* Exercise aim *
Reproduce all entries precisely, down to the last character.

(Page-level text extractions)

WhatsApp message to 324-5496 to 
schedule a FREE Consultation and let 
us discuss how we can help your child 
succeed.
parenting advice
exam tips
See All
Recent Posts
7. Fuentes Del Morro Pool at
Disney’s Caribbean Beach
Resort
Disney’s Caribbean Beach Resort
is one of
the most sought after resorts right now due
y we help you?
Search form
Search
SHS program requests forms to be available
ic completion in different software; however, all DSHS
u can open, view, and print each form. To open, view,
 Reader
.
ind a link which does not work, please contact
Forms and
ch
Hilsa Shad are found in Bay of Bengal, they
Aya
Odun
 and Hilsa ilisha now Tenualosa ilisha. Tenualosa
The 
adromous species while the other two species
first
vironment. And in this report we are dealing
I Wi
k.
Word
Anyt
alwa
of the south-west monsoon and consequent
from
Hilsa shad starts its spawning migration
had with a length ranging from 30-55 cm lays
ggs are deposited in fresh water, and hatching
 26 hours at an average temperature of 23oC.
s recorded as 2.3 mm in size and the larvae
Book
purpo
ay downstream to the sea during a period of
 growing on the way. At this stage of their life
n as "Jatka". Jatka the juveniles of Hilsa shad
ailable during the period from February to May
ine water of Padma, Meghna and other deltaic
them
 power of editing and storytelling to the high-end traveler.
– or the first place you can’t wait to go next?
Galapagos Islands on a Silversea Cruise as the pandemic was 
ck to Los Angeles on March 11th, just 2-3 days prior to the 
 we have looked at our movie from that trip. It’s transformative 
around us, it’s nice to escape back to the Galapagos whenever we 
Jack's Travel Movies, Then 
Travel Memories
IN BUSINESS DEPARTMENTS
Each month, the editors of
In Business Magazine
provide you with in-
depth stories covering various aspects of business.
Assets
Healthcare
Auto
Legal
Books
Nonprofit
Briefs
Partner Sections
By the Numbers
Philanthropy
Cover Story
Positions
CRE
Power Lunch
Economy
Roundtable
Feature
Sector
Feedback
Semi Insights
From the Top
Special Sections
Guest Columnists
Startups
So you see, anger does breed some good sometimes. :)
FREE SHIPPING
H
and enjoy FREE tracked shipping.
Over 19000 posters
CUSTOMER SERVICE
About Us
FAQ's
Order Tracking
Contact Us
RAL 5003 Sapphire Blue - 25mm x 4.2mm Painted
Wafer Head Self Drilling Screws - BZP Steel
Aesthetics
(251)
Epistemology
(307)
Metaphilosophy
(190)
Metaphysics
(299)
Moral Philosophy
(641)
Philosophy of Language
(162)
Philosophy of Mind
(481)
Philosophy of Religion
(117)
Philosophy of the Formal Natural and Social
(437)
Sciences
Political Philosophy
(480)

* Reply *
WhatsApp message to 324-5496 to 
schedule a FREE Consultation and let 
us discuss how we can help your child 
succeed.
parenting advice
exam tips
See All
Recent Posts
7. Fuentes Del Morro Pool at
Disney’s Caribbean Beach
Resort
Disney’s Caribbean Beach Resort
is one of
the most sought after resorts right now due
y we help you?
Search form
Search
SHS program requests forms to be available
ic completion in different software; however, all DSHS
u can open, view, and print each form. To open, view,
 Reader
.
ind a link which does not work, please contact
Forms and
ch
Hilsa Shad are found in Bay of Bengal, they
Aya
Odun
 and Hilsa ilisha now Tenualosa ilisha. Tenualosa
The 
adromous species while the other two species
first
vironment. And in this report we are dealing
I Wi
k.
Word
Anyt
alwa
of the south-west monsoon and consequent
from
Hilsa shad starts its spawning migration
had with a length ranging from 30-55 cm lays
ggs are deposited in fresh water, and hatching
 26 hours at an average temperature of 23oC.
s recorded as 2.3 mm in size and the larvae
Book
purpo
ay downstream to the sea during a period of
 growing on the way. At this stage of their life
n as "Jatka". Jatka the juveniles of Hilsa shad
ailable during the period from February to May
ine water of Padma, Meghna and other deltaic
them
 power of editing and storytelling to the high-end traveler.
– or the first place you can’t wait to go next?
Galapagos Islands on a Silversea Cruise as the pandemic was 
ck to Los Angeles on March 11th, just 2-3 days prior to the 
 we have looked at our movie from that trip. It’s transformative 
around us, it’s nice to escape back to the Galapagos whenever we 
Jack's Travel Movies, Then 
Travel Memories
IN BUSINESS DEPARTMENTS
Each month, the editors of
In Business Magazine
provide you with in-
depth stories covering various aspects of business.
Assets
Healthcare
Auto
Legal
Books
Nonprofit
Briefs
Partner Sections
By the Numbers
Philanthropy
Cover Story
Positions
CRE
Power Lunch
Economy
Roundtable
Feature
Sector
Feedback
Semi Insights
From the Top
Special Sections
Guest Columnists
Startups
So you see, anger does breed some good sometimes. :)
FREE SHIPPING
H
and enjoy FREE tracked shipping.
Over 19000 posters
CUSTOMER SERVICE
About Us
FAQ's
Order Tracking
Contact Us
RAL 5003 Sapphire Blue - 25mm x 4.2mm Painted
Wafer Head Self Drilling Screws - BZP Steel
Aesthetics
(251)
Epistemology
(307)
Metaphilosophy
(190)
Metaphysics
(299)
Moral Philosophy
(641)
Philosophy of Language
(162)
Philosophy of Mind
(481)
Philosophy of Religion
(117)
Philosophy of the Formal Natural and Social
(437)
Sciences
Political Philosophy
(480)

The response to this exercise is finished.